▶ [The problem] Among the records below, find the line that has "left shoulder: (653, 462)"; from there, give the lines again exactly, and stop after the line that has "right wrist: (679, 490)".

▶ [The input]
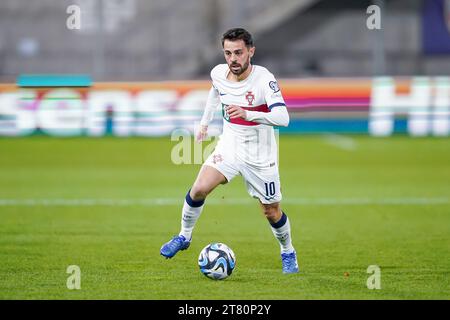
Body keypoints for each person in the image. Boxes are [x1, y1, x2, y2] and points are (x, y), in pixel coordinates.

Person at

* * *

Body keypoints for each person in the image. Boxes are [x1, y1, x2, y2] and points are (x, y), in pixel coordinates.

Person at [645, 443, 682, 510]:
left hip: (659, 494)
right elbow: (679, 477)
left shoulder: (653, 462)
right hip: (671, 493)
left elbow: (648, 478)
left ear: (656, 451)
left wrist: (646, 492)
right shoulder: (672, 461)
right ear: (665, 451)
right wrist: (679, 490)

---

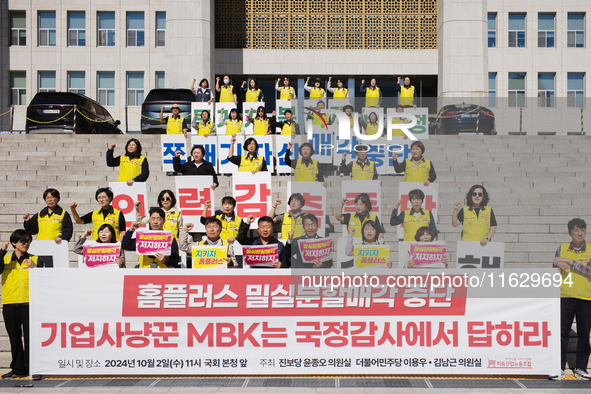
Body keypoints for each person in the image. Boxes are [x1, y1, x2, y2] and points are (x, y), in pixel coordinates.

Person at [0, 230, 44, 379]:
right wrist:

▶ [Reply to the task]
left shoulder: (653, 462)
right hip: (671, 493)
left elbow: (648, 478)
left ear: (656, 451)
left wrist: (646, 492)
right shoulder: (672, 461)
right ear: (665, 451)
right wrist: (679, 490)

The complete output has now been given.